The Kimi K2.5 architecture is built on a Mixture of Experts (MoE) framework. Out of the 1000B total parameters, only 32B parameters are active per token during inference. This Kimi K2.5 MoE efficiency means that while you need significant VRAM to load the model, the compute requirements (FLOPs) during generation are more akin to a mid-sized model, resulting in faster Kimi K2.5 tokens per second than a dense 1000B model would allow.
The 256k context length is a critical feature for local practitioners. It enables the ingestion of entire codebases or long-form technical documentation without the aggressive needle-in-a-haystack degradation seen in smaller models. Because it was continually pretrained from the Kimi-K2-Base, it retains high stability in instruction-following even at the edges of its context window.

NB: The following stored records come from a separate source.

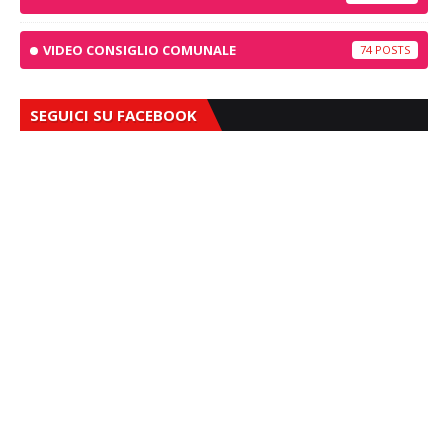
VIDEO CONSIGLIO COMUNALE
74
SEGUICI SU FACEBOOK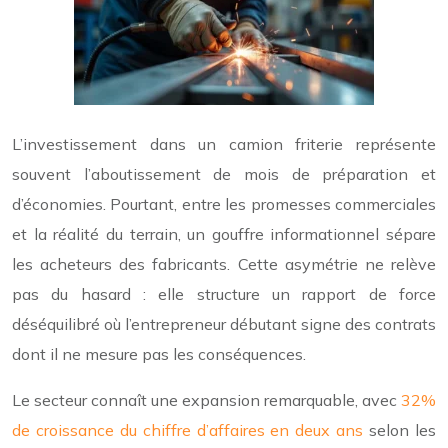
L’investissement dans un camion friterie représente
souvent l’aboutissement de mois de préparation et
d’économies. Pourtant, entre les promesses commerciales
et la réalité du terrain, un gouffre informationnel sépare
les acheteurs des fabricants. Cette asymétrie ne relève
pas du hasard : elle structure un rapport de force
déséquilibré où l’entrepreneur débutant signe des contrats
dont il ne mesure pas les conséquences.
Le secteur connaît une expansion remarquable, avec
32%
de croissance du chiffre d’affaires en deux ans
selon les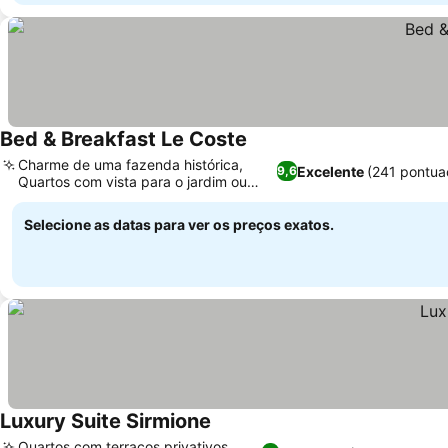
Bed & Breakfast Le Coste
Charme de uma fazenda histórica,
Excelente
(241 pontua
9,6
Quartos com vista para o jardim ou
montanha
Selecione as datas para ver os preços exatos.
Luxury Suite Sirmione
Quartos com terraços privativos,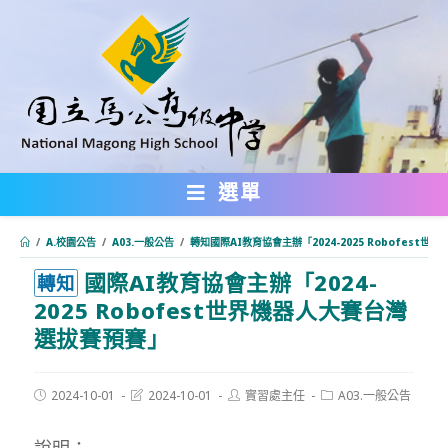
跳
轉
至
主
要
內
選單
容
/
A.校園公告
/
A03.一般公告
/
轉知國際AI教育協會主辦「2024-2025 Robofest
國際AI教育協會主辦「2024-
:::
轉知
2025 Robofest世界機器人大賽台灣
選拔賽預賽」
Post
Post
Post
Post
2024-10-01
2024-10-01
實習處主任
A03.一般公告
published:
last
author:
category:
modified:
說明：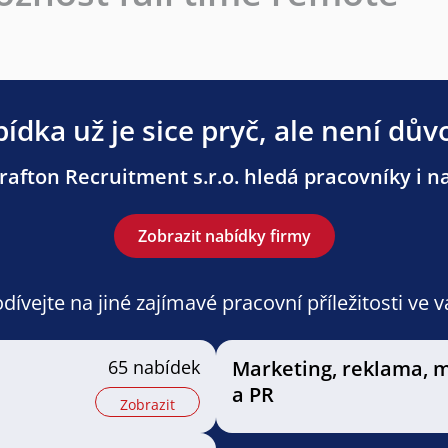
ídka už je sice pryč, ale není dův
afton Recruitment s.r.o. hledá pracovníky i na
Zobrazit nabídky firmy
ívejte na jiné zajímavé pracovní příležitosti ve 
65 nabídek
Marketing, reklama, 
a PR
Zobrazit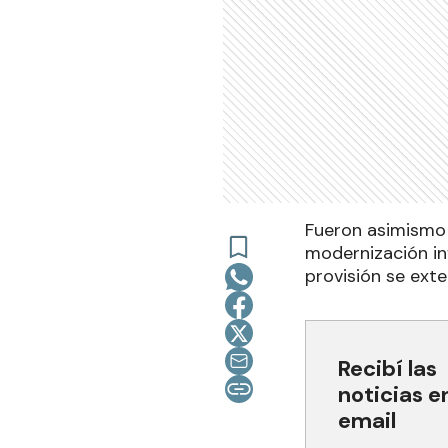
Fueron asimismo 
modernización inf
provisión se ext
Recibí las
noticias e
email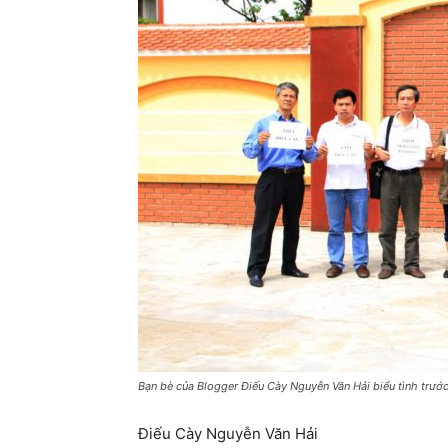
Bạn bè của Blogger Điếu Cày Nguyễn Văn Hải biểu tình trước 
Điếu Cày Nguyễn Văn Hải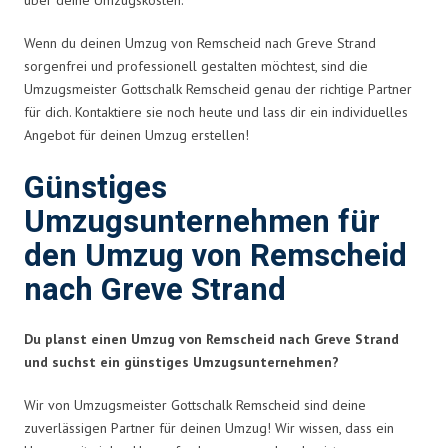
Wenn du deinen Umzug von Remscheid nach Greve Strand
sorgenfrei und professionell gestalten möchtest, sind die
Umzugsmeister Gottschalk Remscheid genau der richtige Partner
für dich. Kontaktiere sie noch heute und lass dir ein individuelles
Angebot für deinen Umzug erstellen!
Günstiges
Umzugsunternehmen für
den Umzug von Remscheid
nach Greve Strand
Du planst einen Umzug von Remscheid nach Greve Strand
und suchst ein günstiges Umzugsunternehmen?
Wir von Umzugsmeister Gottschalk Remscheid sind deine
zuverlässigen Partner für deinen Umzug! Wir wissen, dass ein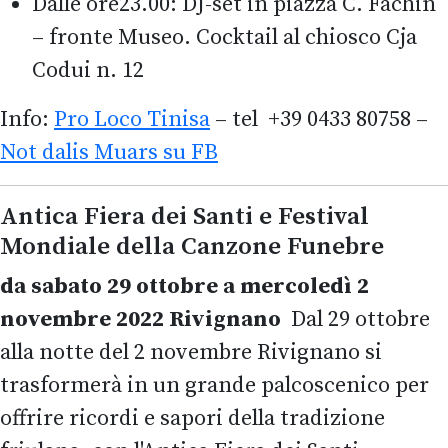
Dalle ore23.00: DJ-set in piazza C. Fachin
– fronte Museo. Cocktail al chiosco Cja
Codui n. 12
Info:
Pro Loco Tinisa
– tel +39 0433 80758 –
Not dalis Muars su FB
Antica Fiera dei Santi e Festival
Mondiale della Canzone Funebre
da sabato 29 ottobre a mercoledì 2
novembre 2022 Rivignano
Dal 29 ottobre
alla notte del 2 novembre Rivignano si
trasformerà in un grande palcoscenico per
offrire ricordi e sapori della tradizione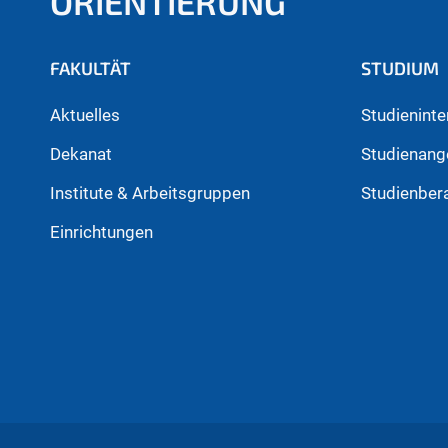
ORIENTIERUNG
FAKULTÄT
STUDIUM
Aktuelles
Studieninte
Dekanat
Studienang
Institute & Arbeitsgruppen
Studienber
Einrichtungen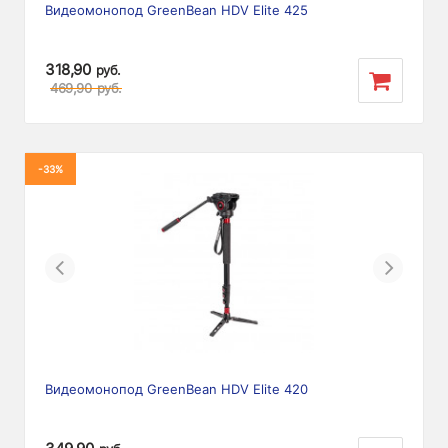
Видеомонопод GreenBean HDV Elite 425
318,90
руб.
469,90
руб.
-33%
Previous
Next
Видеомонопод GreenBean HDV Elite 420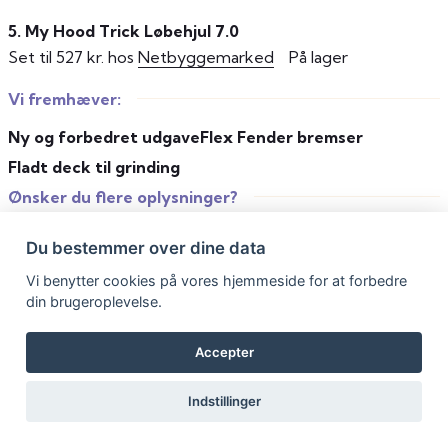
5. My Hood Trick Løbehjul 7.0
Set til 527 kr. hos
Netbyggemarked
På lager
Vi fremhæver:
Ny og forbedret udgave
Flex Fender bremser
Fladt deck til grinding
Ønsker du flere oplysninger?
Den laveste pris har vi fundet hos
Netbyggemarked
som
Du bestemmer over dine data
sælger My Hood Trick 7.0 Black til 527 kr. Varen er På
Vi benytter cookies på vores hjemmeside for at forbedre
lager.
din brugeroplevelse.
Gå til Netbyggemarked
Accepter
i samarbejde med
PriceRunner
Indstillinger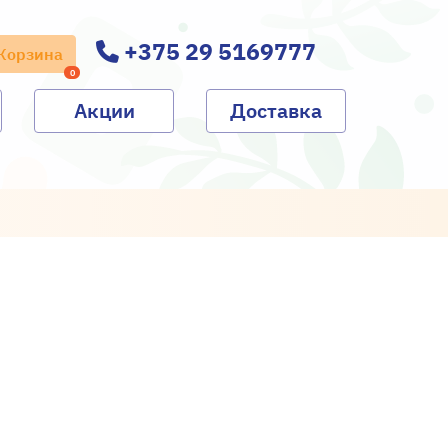
+375 29 5169777
Корзина
0
Акции
Доставка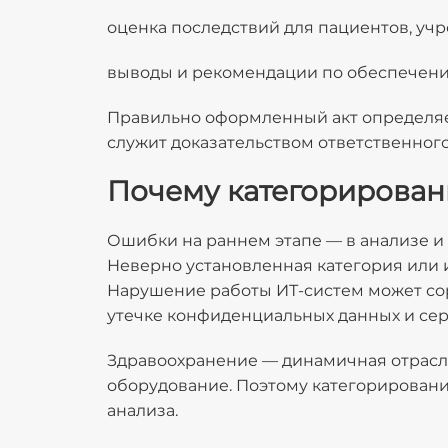
оценка последствий для пациентов, уч
выводы и рекомендации по обеспечени
Правильно оформленный акт определяе
служит доказательством ответственног
Почему категорирован
Ошибки на раннем этапе — в анализе и
Неверно установленная категория или 
Нарушение работы ИТ-систем может сор
утечке конфиденциальных данных и се
Здравоохранение — динамичная отрасл
оборудование. Поэтому категорировани
анализа.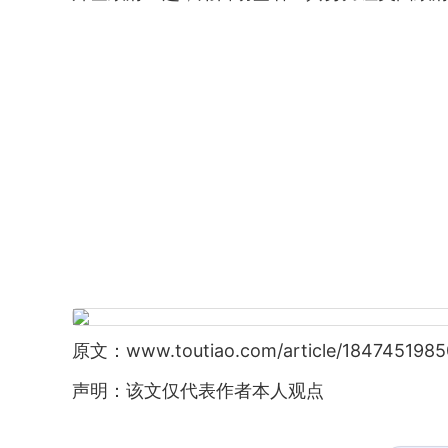
原文：www.toutiao.com/article/1847451985
声明：该文仅代表作者本人观点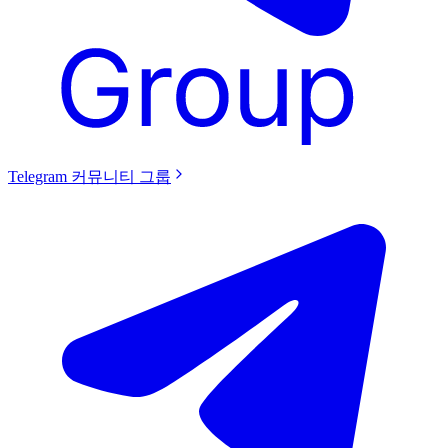
Telegram 커뮤니티 그룹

Kimi K2.5 is positioned as a "reasoning" model first. It excels in tasks where logic and multi-step planning are required, particularly in Kimi K2.5 for coding and complex mathematical derivation.
The biggest hurdle for this model is the Kimi K2.5 VRAM requirements. Even with MoE efficiency, you must fit the 1000B parameters into memory. For local practitioners, this necessitates heavy quantization or multi-GPU setups.
To run 1000B model on consumer GPUs, you must use 4-bit quantization or lower.
llama.cpp to run the GGUF versions. Ollama manages the memory offloading across multiple GPUs automatically, which is essential for a model of this scale.On a high-end multi-GPU setup, expect Kimi K2.5 tokens per second to range between 5-15 t/s depending on the active expert utilization and your NVLink configuration. In "Thinking Mode," the perceived speed will be lower as the model generates internal reasoning tokens before providing the final answer.
When evaluating local AI model 1000B parameters 2025 options, Kimi K2.5 is often compared to DeepSeek-V3 and Llama 3.1 405B.
Kimi K2.5 is the current gold standard for practitioners who need a massive, multimodal "brain" for local deployment and have the hardware budget to support a 1000B parameter footprint. Its MoE design ensures that once the VRAM hurdle is cleared, the actual user experience is remarkably fluid.